Acute Care Utilization: Children

Rates of ACU were overall higher in children than in adults. Black children had the highest, and Asian children the lowest, rates of ACU (55.8 ACU events per 100 person years for Black children, compared to 42.5 for Hispanic, 40.8 for White, and 13.0 for Asian children p<0.001). Rates of ICU utilization were higher in Black or Hispanic compared to White or Asian children (Table 2).
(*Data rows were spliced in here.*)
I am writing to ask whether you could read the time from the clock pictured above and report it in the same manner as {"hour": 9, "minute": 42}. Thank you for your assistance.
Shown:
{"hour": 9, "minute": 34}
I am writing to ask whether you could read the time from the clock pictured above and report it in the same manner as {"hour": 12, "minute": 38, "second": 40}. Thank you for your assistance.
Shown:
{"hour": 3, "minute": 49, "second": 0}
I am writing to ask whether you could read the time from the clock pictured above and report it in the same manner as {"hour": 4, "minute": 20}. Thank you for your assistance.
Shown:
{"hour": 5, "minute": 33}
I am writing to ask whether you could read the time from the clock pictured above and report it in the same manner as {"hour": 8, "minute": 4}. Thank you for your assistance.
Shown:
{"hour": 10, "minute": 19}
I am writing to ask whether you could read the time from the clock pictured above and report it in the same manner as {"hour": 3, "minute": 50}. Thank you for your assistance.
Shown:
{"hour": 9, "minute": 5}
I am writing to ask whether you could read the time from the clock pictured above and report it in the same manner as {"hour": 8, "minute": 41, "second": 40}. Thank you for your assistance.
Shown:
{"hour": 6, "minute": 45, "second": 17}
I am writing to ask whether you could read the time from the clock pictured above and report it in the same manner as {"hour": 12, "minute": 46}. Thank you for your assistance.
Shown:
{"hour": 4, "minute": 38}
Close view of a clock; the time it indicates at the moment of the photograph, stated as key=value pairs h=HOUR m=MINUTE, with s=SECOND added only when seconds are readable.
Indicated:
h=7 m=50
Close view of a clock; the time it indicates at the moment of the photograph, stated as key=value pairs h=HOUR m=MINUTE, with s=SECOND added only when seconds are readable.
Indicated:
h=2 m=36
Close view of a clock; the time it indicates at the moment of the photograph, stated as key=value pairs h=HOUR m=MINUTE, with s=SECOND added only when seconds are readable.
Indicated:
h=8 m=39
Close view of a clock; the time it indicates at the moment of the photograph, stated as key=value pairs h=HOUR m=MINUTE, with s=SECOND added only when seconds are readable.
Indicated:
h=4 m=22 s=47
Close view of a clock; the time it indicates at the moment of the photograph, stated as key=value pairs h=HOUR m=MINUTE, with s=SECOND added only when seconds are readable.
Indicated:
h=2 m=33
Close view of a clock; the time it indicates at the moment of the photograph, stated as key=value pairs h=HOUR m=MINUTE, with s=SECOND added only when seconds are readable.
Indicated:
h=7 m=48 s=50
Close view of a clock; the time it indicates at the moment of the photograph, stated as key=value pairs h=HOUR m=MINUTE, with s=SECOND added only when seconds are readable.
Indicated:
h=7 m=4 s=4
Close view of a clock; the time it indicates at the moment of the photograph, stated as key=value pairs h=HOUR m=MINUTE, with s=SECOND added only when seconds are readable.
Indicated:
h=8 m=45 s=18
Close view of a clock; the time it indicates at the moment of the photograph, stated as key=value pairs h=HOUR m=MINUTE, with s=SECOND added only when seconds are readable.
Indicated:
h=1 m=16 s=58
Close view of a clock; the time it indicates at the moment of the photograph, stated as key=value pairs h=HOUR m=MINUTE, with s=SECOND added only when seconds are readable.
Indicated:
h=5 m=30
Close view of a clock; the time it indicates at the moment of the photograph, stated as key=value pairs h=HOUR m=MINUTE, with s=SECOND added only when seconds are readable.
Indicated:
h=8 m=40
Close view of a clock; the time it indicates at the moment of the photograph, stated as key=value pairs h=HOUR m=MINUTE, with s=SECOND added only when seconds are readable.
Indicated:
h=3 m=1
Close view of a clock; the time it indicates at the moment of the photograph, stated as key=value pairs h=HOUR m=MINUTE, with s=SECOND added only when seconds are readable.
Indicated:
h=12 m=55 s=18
A borderline significant association between Black (vs White) race and higher rates of ACU in children by unadjusted analysis (RR 1.32, 95% CI 1.00–1.73) disappeared after multivariable adjustment (RR 1.10, 95% CI 0.81–1.49). Asian race was associated with significantly lower ACU rates compared to White race both before (RR 0.32, 95% CI 0.13–0.78) and after (RR 0.32, 95% CI 0.14–0.70) multivariable adjustment. Rates of ACU were not significantly different comparing Hispanic to non-Hispanic White race (Figure 2 and Table S1b). In the fully adjusted model, a number of markers of SES and disease characteristics were independently associated with ACU in children: having public or no insurance, FSGS, lower serum albumin at enrollment, or immunosuppression use at enrollment were associated with higher rates of ACU (Table S1b). Results of sensitivity analyses among US participants were similar except that immunosuppression use at enrollment was no longer significantly associated with ACU (Table S2b).

Missing Data

Except for UPCR (19%) and serum albumin (22%), missingness was ≤10% for all other covariates. Demographic (including racial and ethnic distributions), socioeconomic, and clinical characteristics of adults and children with complete data for all variables were largely similar to those of participants with missing data for one or more variables, with some exceptions that suggested that participants with milder disease were more likely to have missing data: disease duration was longer in participants with missing data; children with missing data were less likely to be using glucocorticoids or be a full time student; and adults with missing data had less proteinuria, were less likely to have edema, were less likely to be using glucocorticoids or other immunosuppression, and were more likely to be a full time student (Table S3a and S3b).

Discussion

In this international multicenter cohort study of adults and children with glomerular disease, we determined that race and ethnicity, socioeconomic status, and disease severity were all important determinants of ACU. ACU rates were highest in Black, and lowest in Asian participants. After multivariable adjustment and compared to White race: 1. Black race remained associated with higher ACU rates in adults but not in children; 2. Asian race was associated with lower ACU rates in children only; and 3. there was no significant association between Hispanic ethnicity and ACU rates in either adults or children. Health insurance status and markers of glomerular disease severity (eGFR and uPCR in adults, serum albumin and immunosuppressive medication use in children), were other important determinants of ACU.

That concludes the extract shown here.